-- Problem statement --
Print the data exactly. Pictures stay out.

-- Provided material --

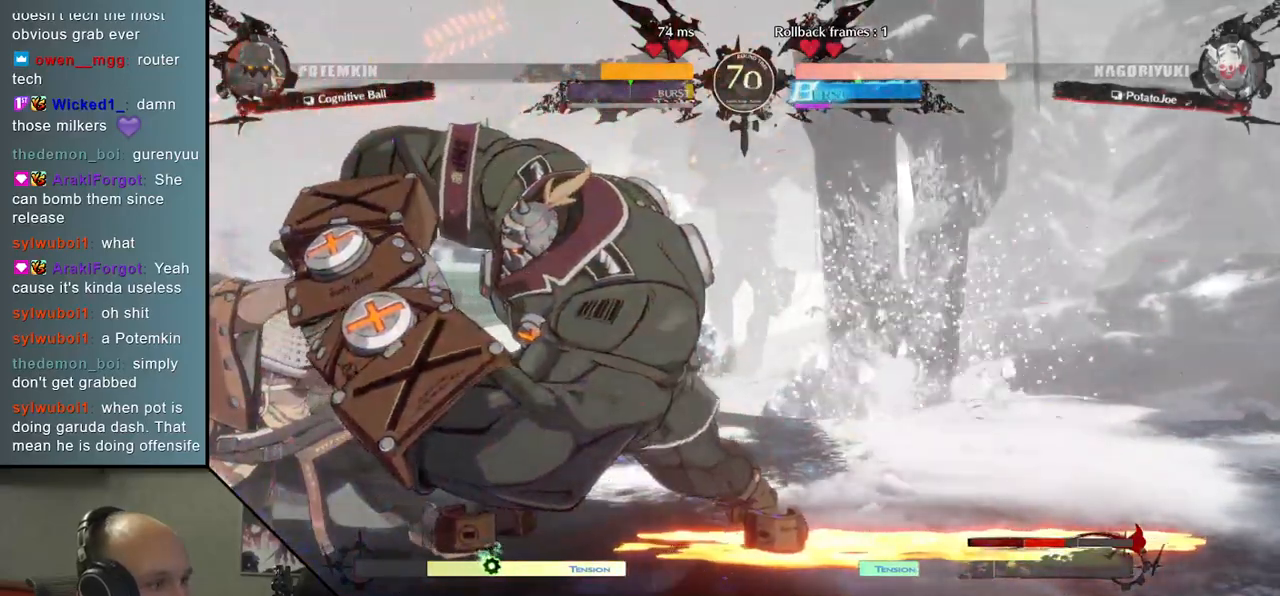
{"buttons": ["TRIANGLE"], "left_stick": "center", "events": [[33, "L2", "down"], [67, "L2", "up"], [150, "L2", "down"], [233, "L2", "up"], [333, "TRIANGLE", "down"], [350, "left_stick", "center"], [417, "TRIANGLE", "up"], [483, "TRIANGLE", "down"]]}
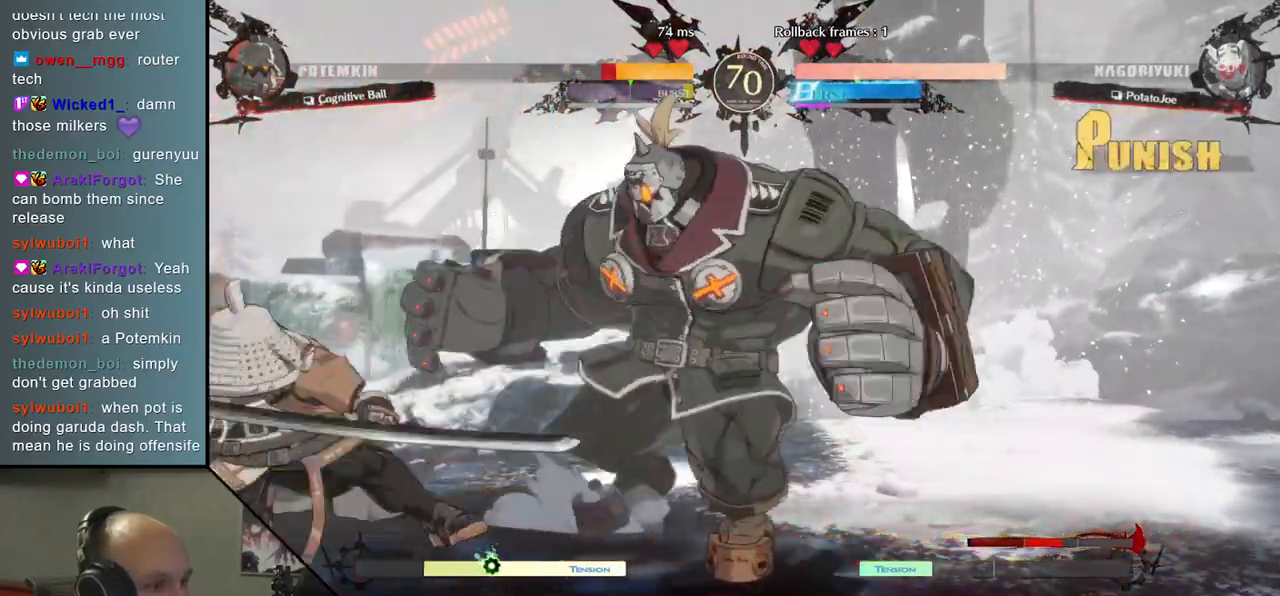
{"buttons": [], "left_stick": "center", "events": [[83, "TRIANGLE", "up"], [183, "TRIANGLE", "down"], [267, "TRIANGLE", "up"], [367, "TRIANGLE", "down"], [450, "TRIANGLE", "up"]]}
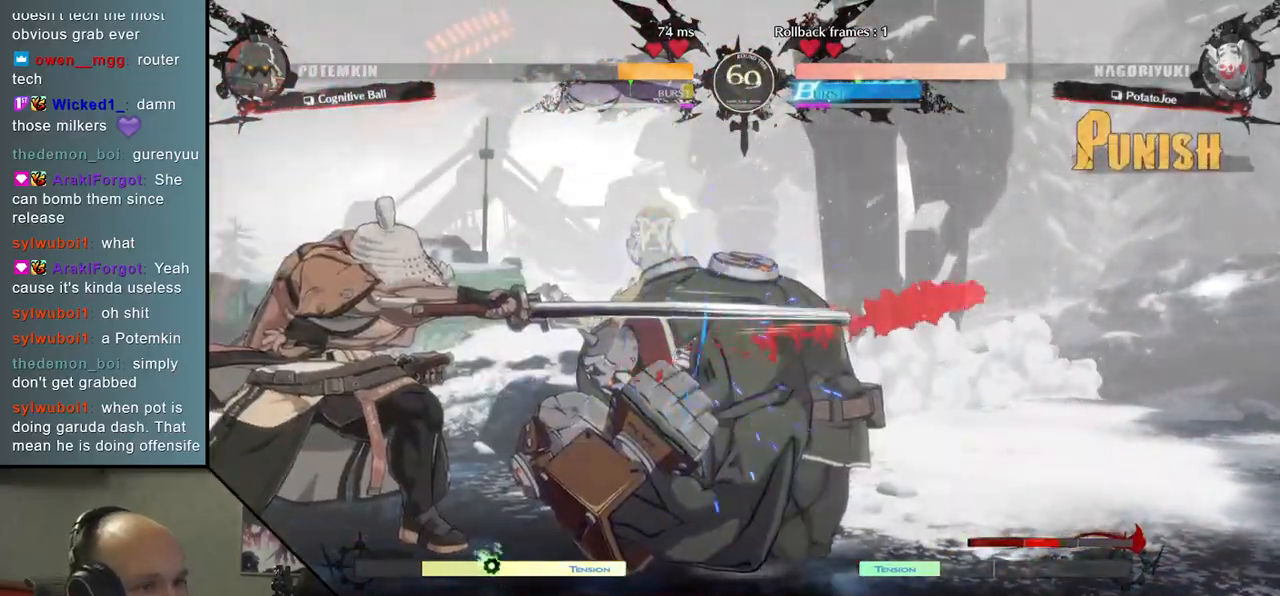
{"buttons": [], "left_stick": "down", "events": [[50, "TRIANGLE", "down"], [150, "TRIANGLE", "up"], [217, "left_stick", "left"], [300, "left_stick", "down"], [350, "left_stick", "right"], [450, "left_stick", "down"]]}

-- Response to this task --
{"buttons": ["TRIANGLE"], "left_stick": "center", "events": [[33, "L2", "down"], [67, "L2", "up"], [150, "L2", "down"], [233, "L2", "up"], [333, "TRIANGLE", "down"], [350, "left_stick", "center"], [417, "TRIANGLE", "up"], [483, "TRIANGLE", "down"]]}
{"buttons": [], "left_stick": "center", "events": [[83, "TRIANGLE", "up"], [183, "TRIANGLE", "down"], [267, "TRIANGLE", "up"], [367, "TRIANGLE", "down"], [450, "TRIANGLE", "up"]]}
{"buttons": [], "left_stick": "down", "events": [[50, "TRIANGLE", "down"], [150, "TRIANGLE", "up"], [217, "left_stick", "left"], [300, "left_stick", "down"], [350, "left_stick", "right"], [450, "left_stick", "down"]]}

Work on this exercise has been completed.